# Bluray Signal Issues



## ShaVerZ (Jul 21, 2015)

Im hoping someone can help as this problem is driving me mad.

I have a Panasonic 42" TV (TX-42AS740B)

and a 

Panasonic Bluray HDD Recorder (DMR-PWT530).

The problem i have is the Digital TV Signal on the Bluray Player and i've had this unit changed twice now with the same problem.

The signal is poor, some channels have a great signal but others poor, so bad, thst channels are missed. Now the TV Signal is perfect, no problems whatsoever. I've tried changing the leads and even purchased new ones but the Bluray Player remains the same.

I've also noticed that if I move the aerial lead around or sometimes just hold it then the signal gets better but I have to find the sweet spot to be able to get all channels.

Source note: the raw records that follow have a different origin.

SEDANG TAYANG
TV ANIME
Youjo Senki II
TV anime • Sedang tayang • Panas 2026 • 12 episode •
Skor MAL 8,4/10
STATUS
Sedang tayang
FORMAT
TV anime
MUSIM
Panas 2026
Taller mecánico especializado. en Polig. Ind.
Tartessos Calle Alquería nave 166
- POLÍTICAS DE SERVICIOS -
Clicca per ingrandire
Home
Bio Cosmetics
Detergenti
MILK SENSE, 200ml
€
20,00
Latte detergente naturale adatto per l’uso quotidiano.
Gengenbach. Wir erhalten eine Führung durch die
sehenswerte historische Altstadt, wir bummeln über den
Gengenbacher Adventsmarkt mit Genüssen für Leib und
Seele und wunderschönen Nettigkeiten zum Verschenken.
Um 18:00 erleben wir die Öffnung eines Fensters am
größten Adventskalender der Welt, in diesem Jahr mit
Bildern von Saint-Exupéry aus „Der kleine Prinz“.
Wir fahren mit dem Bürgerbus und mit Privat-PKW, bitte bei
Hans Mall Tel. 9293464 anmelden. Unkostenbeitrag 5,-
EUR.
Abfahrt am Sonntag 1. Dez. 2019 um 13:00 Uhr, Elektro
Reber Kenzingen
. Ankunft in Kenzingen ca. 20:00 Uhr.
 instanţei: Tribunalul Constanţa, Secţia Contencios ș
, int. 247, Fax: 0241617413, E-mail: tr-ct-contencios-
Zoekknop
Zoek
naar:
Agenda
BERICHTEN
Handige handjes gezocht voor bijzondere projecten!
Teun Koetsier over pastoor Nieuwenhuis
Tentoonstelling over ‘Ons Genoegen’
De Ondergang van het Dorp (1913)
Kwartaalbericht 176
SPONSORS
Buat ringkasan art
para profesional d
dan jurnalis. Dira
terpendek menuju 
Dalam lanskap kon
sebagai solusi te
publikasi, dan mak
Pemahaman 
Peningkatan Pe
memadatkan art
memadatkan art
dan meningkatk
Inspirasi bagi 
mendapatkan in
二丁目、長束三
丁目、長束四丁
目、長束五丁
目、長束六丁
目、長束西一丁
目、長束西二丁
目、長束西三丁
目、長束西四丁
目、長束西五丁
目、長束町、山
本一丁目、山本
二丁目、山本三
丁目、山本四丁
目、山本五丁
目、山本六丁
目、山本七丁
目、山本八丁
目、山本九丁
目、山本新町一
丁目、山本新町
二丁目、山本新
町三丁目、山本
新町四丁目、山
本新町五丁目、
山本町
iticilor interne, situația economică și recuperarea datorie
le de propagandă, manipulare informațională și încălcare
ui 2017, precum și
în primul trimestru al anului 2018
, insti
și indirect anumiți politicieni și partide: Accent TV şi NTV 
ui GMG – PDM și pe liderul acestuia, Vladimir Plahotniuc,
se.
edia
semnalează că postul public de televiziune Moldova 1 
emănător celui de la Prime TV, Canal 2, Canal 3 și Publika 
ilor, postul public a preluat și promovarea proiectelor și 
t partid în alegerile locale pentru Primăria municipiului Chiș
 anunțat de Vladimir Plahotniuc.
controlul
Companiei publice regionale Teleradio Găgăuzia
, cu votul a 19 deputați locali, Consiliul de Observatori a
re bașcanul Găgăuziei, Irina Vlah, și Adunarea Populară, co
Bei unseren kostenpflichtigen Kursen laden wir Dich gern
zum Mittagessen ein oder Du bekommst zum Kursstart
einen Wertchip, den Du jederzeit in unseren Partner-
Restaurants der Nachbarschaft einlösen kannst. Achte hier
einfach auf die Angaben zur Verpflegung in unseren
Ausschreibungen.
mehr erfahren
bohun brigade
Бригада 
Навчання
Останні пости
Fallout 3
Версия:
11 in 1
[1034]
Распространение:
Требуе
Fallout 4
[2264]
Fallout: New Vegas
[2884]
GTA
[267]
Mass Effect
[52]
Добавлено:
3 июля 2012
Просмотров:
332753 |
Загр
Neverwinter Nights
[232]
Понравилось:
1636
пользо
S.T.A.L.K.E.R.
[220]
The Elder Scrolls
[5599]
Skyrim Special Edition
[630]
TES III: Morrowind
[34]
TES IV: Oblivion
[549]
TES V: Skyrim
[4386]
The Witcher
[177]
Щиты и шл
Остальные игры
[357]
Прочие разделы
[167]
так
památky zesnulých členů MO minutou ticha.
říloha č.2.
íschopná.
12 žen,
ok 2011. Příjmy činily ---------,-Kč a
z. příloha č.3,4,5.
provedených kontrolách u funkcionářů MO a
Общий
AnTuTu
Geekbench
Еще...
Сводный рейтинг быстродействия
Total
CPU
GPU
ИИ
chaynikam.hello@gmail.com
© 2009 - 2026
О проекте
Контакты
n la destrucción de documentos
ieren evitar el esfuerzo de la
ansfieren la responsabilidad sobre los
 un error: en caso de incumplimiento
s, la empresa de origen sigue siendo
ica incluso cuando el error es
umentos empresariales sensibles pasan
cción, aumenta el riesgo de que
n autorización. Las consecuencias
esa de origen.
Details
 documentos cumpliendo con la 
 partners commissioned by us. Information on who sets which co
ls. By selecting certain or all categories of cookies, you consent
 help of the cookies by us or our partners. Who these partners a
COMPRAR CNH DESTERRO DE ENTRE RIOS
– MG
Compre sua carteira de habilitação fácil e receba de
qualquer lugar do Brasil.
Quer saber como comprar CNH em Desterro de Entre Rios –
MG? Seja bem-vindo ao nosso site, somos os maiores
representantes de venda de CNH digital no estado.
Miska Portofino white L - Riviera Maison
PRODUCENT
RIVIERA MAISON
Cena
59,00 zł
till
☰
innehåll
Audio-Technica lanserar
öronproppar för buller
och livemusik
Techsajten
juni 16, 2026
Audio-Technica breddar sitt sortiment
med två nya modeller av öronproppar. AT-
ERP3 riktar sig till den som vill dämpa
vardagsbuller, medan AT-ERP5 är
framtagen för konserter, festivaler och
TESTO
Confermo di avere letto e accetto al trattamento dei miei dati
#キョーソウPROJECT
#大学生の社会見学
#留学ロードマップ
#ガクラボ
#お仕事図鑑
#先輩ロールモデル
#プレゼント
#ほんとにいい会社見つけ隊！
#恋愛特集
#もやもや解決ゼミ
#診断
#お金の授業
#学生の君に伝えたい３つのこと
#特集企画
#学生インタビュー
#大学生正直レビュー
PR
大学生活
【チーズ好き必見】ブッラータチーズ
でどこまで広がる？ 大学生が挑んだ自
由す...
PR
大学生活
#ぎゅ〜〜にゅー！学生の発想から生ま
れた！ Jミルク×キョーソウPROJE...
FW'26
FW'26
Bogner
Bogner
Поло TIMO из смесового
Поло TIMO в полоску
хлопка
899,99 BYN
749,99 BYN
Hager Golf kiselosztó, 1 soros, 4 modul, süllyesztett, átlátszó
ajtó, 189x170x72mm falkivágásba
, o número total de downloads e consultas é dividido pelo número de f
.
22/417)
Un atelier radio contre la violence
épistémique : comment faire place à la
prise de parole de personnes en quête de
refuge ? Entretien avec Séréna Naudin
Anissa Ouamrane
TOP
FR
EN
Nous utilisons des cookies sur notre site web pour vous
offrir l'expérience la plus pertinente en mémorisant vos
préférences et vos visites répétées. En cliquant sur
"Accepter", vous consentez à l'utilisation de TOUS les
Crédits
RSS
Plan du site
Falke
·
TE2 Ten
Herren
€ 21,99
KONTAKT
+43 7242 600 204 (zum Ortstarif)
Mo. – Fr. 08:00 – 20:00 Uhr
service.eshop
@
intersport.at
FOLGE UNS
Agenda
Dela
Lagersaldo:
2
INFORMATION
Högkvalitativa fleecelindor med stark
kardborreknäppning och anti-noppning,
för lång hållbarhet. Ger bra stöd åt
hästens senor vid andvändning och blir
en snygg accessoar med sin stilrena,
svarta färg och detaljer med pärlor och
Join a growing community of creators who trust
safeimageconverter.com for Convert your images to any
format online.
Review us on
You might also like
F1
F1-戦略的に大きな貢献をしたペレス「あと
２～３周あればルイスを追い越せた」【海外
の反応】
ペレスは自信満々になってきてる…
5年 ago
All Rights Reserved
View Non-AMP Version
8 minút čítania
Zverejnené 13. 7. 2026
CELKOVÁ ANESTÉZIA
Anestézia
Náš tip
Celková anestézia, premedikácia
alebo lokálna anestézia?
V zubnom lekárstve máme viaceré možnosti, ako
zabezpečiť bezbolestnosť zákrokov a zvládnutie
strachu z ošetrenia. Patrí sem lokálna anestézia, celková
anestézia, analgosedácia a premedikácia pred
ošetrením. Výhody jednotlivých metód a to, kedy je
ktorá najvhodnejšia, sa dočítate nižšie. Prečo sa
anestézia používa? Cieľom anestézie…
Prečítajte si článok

I've also used that same lead directly in to the TV but all is fine and as ive said, the TV has no problem.

Can someone please assist? Ive had the unit replaced but the problem still happens.

Any help appreciated... Thanking you in advance.


----------



## ShaVerZ (Jul 21, 2015)

This may seem strange but it looks like its the HDMi lead interfering with the signal. Moving it actually improves the signal 10-fold. Ive tried 3 different HDMi leads and they all cause this issue... Anyone? :s


----------



## ShaVerZ (Jul 21, 2015)

Ive also read that this Bluray has a signal splitter which allows you to record two programmes at once. Could this be an issue?


----------



## JimE (Apr 16, 2009)

Not all tuners work the same, some are better than others. As you have had three units now that all work the same, I suspect that unit just has a poor tuner.

And no, the "splitter" is internal and is used to feed both tuners. It shouldn't have any effect on signal strength.


----------